BaseDataset(version=None, hash=None, name=None, description=None, schema=None, additional_metadata=None, attachments_config=None)

Bases: ABC, Iterable

Base class for all datasets.

Attributes:

Name Type Description
dataset list[MetricInput]

The dataset to evaluate.

version str | None

The version of the dataset.

hash str | None

The hash of the dataset.

name str | None

The name of the dataset.

description str | None

The description of the dataset.

schema type[BaseModel] | None

The schema of the dataset.

additional_metadata dict[str, Any] | None

Additional metadata of the dataset.

Initialize the dataset.

Parameters:

Name Type Description Default
version str | None

The version of the dataset. Defaults to None.

None
hash str | None

The hash of the dataset. Defaults to None.

None
name str | None

The name of the dataset. Defaults to None.

None
description str | None

The description of the dataset. Defaults to None.

None
schema type[BaseModel] | None

The schema of the dataset. Defaults to None.

None
additional_metadata dict[str, Any] | None

Additional metadata of the dataset. Defaults to None.

None
attachments_config AttachmentConfig | dict[str, Any] | None

Configuration for loading attachments. Defaults to None.

None

__getitem__(index)

Get the item at the given index.

Parameters:

Name Type Description Default
index int

The index of the item to get.

required

Returns:

Type Description
MetricInput | list[MetricInput]

MetricInput | list[MetricInput]: The item at the given index or a list of items if the index is a list.

__iter__()

Iterate over the dataset.

Returns:

Type Description
Iterator[MetricInput]

Iterator[MetricInput]: An iterator over the dataset.

__len__()

Get the length of the dataset.

Returns:

Name Type Description
int int

The length of the dataset.

filter(filter_fn)

Filter the dataset.

Parameters:

Name Type Description Default
filter_fn Callable[[MetricInput], bool]

The filter function.

required

load() abstractmethod

Load the dataset.

Returns:

Type Description
list[MetricInput]

list[MetricInput]: The loaded dataset.

Raises:

Type Description
NotImplementedError

If the load method is not implemented.

map(map_fn)

Map the dataset.

Parameters:

Name Type Description Default
map_fn Callable[[MetricInput], MetricInput]

The map function.

required

prepare_row_for_inference(row, **kwargs) async

Prepare a single row for inference.

This method allows dataset-specific preprocessing before inference. For example, LangfuseDataset might create/sync dataset items here.

Parameters:

Name Type Description Default
row dict[str, Any]

The row to prepare.

required
**kwargs Any

Additional arguments (e.g., dataset_item_id for Langfuse).

{}

Returns:

Type Description
dict[str, Any]

dict[str, Any]: The prepared row.

sample(n=3)

Sample n items from the dataset.

Parameters:

Name Type Description Default
n int

The number of items to sample.

3

Returns:

Type Description
list[MetricInput]

list[MetricInput]: The sampled items.

shuffle()

Shuffle the dataset.

to_standard_format()

Convert dataset to standard format for inference.

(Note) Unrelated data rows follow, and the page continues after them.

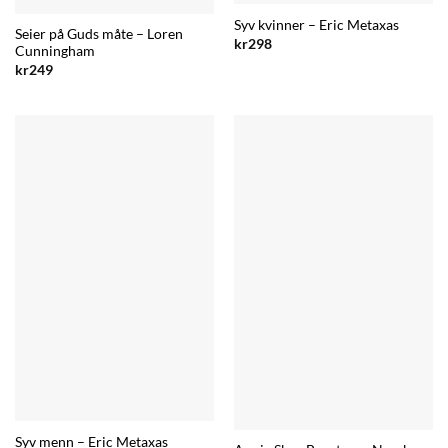
Syv kvinner – Eric Metaxas
Seier på Guds måte – Loren
kr
298
Cunningham
kr
249
Syv menn – Eric Metaxas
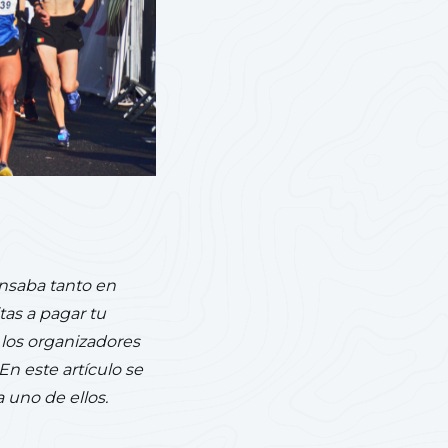
ensaba tanto en
tas a pagar tu
 los organizadores
En este artículo se
a uno de ellos.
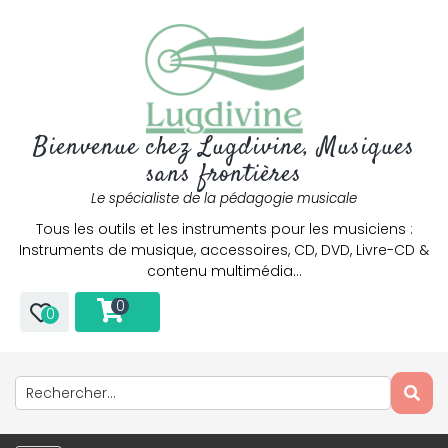
Bienvenue chez Lugdivine, Musiques
sans frontières
Le spécialiste de la pédagogie musicale
Tous les outils et les instruments pour les musiciens :
Instruments de musique, accessoires, CD, DVD, Livre-CD &
contenu multimédia…
0
0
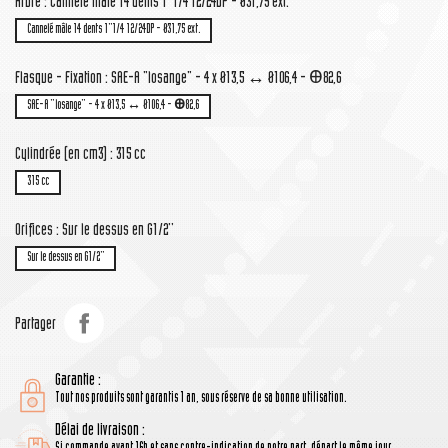
Arbre : Cannelé mâle 14 dents 1''1/4 12/24DP - Ø31,75 ext.
Cannelé mâle 14 dents 1''1/4 12/24DP - Ø31,75 ext.
Flasque - Fixation : SAE-A "losange" - 4 x Ø13,5 ↔ Ø106,4 - Ꚛ82,6
SAE-A "losange" - 4 x Ø13,5 ↔ Ø106,4 - Ꚛ82,6
Cylindrée (en cm3) : 315 cc
315 cc
Orifices : Sur le dessus en G1/2''
Sur le dessus en G1/2''
Partager
Garantie :
Tout nos produits sont garantis 1 an, sous réserve de sa bonne utilisation.
Délai de livraison :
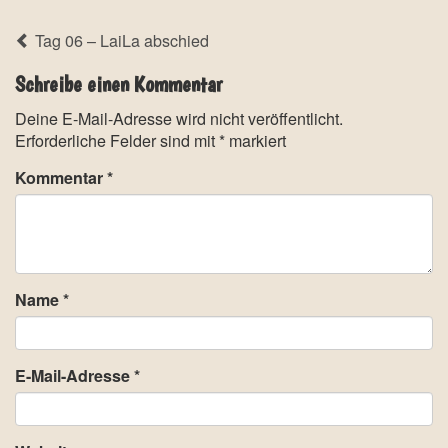
Tag 06 – LaiLa abschied
Schreibe einen Kommentar
Deine E-Mail-Adresse wird nicht veröffentlicht.
Erforderliche Felder sind mit
*
markiert
Kommentar
*
Name
*
E-Mail-Adresse
*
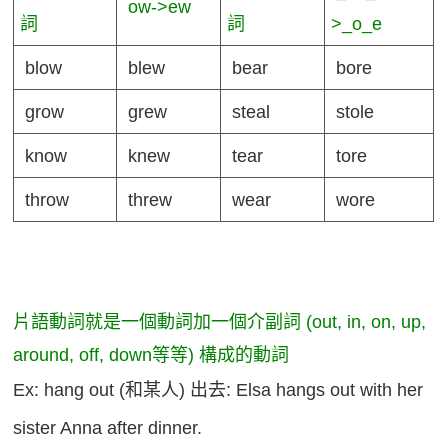
ow->ew
詞
詞
>_o_e
blow
blew
bear
bore
grow
grew
steal
stole
know
knew
tear
tore
throw
threw
wear
wore
片語動詞就是一個動詞加一個介副詞 (out, in, on, up,
around, off, down等等) 構成的動詞
Ex: hang out (和某人) 出去: Elsa hangs out with her
sister Anna after dinner.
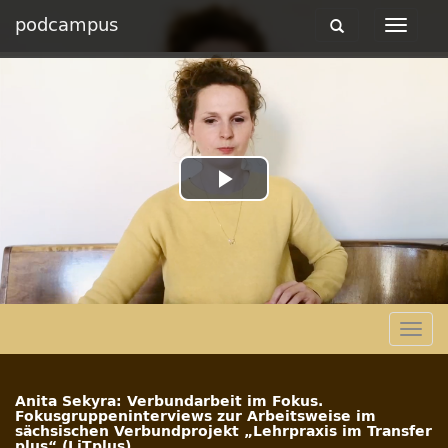
podcampus
Toggle
Toggle
navigation
navigat
Play
Video
Togg
navig
Anita Sekyra: Verbundarbeit im Fokus.
Fokusgruppeninterviews zur Arbeitsweise im
sächsischen Verbundprojekt „Lehrpraxis im Transfer
plus“ (LiTplus)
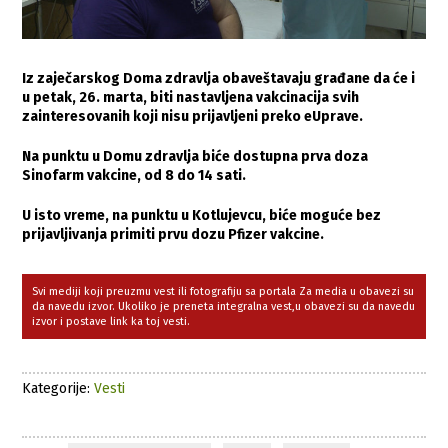
Iz zaječarskog Doma zdravlja obaveštavaju građane da će i
u petak, 26. marta, biti nastavljena vakcinacija svih
zainteresovanih koji nisu prijavljeni preko eUprave.
Na punktu u Domu zdravlja biće dostupna prva doza
Sinofarm vakcine, od 8 do 14 sati.
U isto vreme, na punktu u Kotlujevcu, biće moguće bez
prijavljivanja primiti prvu dozu Pfizer vakcine.
Svi mediji koji preuzmu vest ili fotografiju sa portala Za media u obavezi su
da navedu izvor. Ukoliko je preneta integralna vest,u obavezi su da navedu
izvor i postave link ka toj vesti.
Kategorije:
Vesti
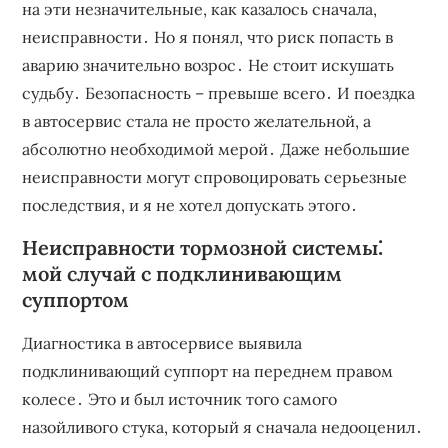
на эти незначительные‚ как казалось сначала‚
неисправности․ Но я понял‚ что риск попасть в
аварию значительно возрос․ Не стоит искушать
судьбу․ Безопасность – превыше всего․ И поездка
в автосервис стала не просто желательной‚ а
абсолютно необходимой мерой․ Даже небольшие
неисправности могут спровоцировать серьезные
последствия‚ и я не хотел допускать этого․
Неисправности тормозной системы⁚
мой случай с подклинивающим
суппортом
Диагностика в автосервисе выявила
подклинивающий суппорт на переднем правом
колесе․ Это и был источник того самого
назойливого стука‚ который я сначала недооценил․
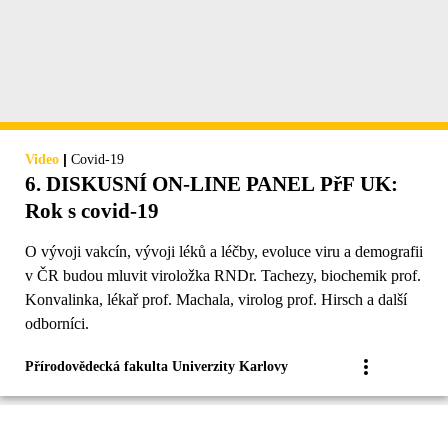
|
Video
Covid-19
6. DISKUSNÍ ON-LINE PANEL PřF UK:
Rok s covid-19
O vývoji vakcín, vývoji léků a léčby, evoluce viru a demografii
v ČR budou mluvit viroložka RNDr. Tachezy, biochemik prof.
Konvalinka, lékař prof. Machala, virolog prof. Hirsch a další
odborníci.
Přírodovědecká fakulta Univerzity Karlovy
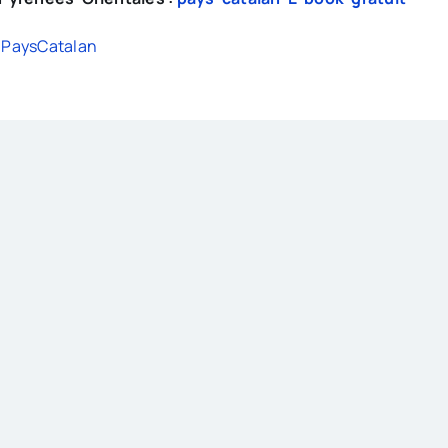
PaysCatalan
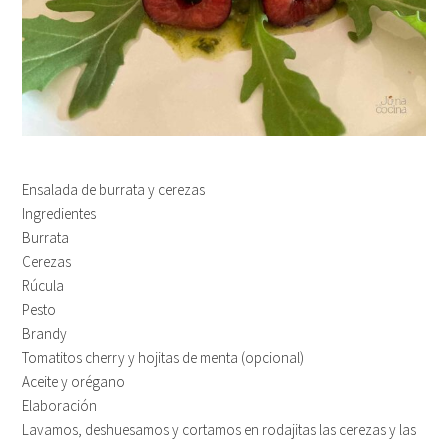
Ensalada de burrata y cerezas
Ingredientes
Burrata
Cerezas
Rúcula
Pesto
Brandy
Tomatitos cherry y hojitas de menta (opcional)
Aceite y orégano
Elaboración
Lavamos, deshuesamos y cortamos en rodajitas las cerezas y las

For most datasets, this is a no-op as they already return standard format. LangfuseDataset overrides this to convert from Langfuse format.

Returns:

Type Description
list[MetricInput]

list[MetricInput]: Dataset in standard format.

validate() abstractmethod

Validate the dataset.

Raises:

Type Description
NotImplementedError

If the validate method is not implemented.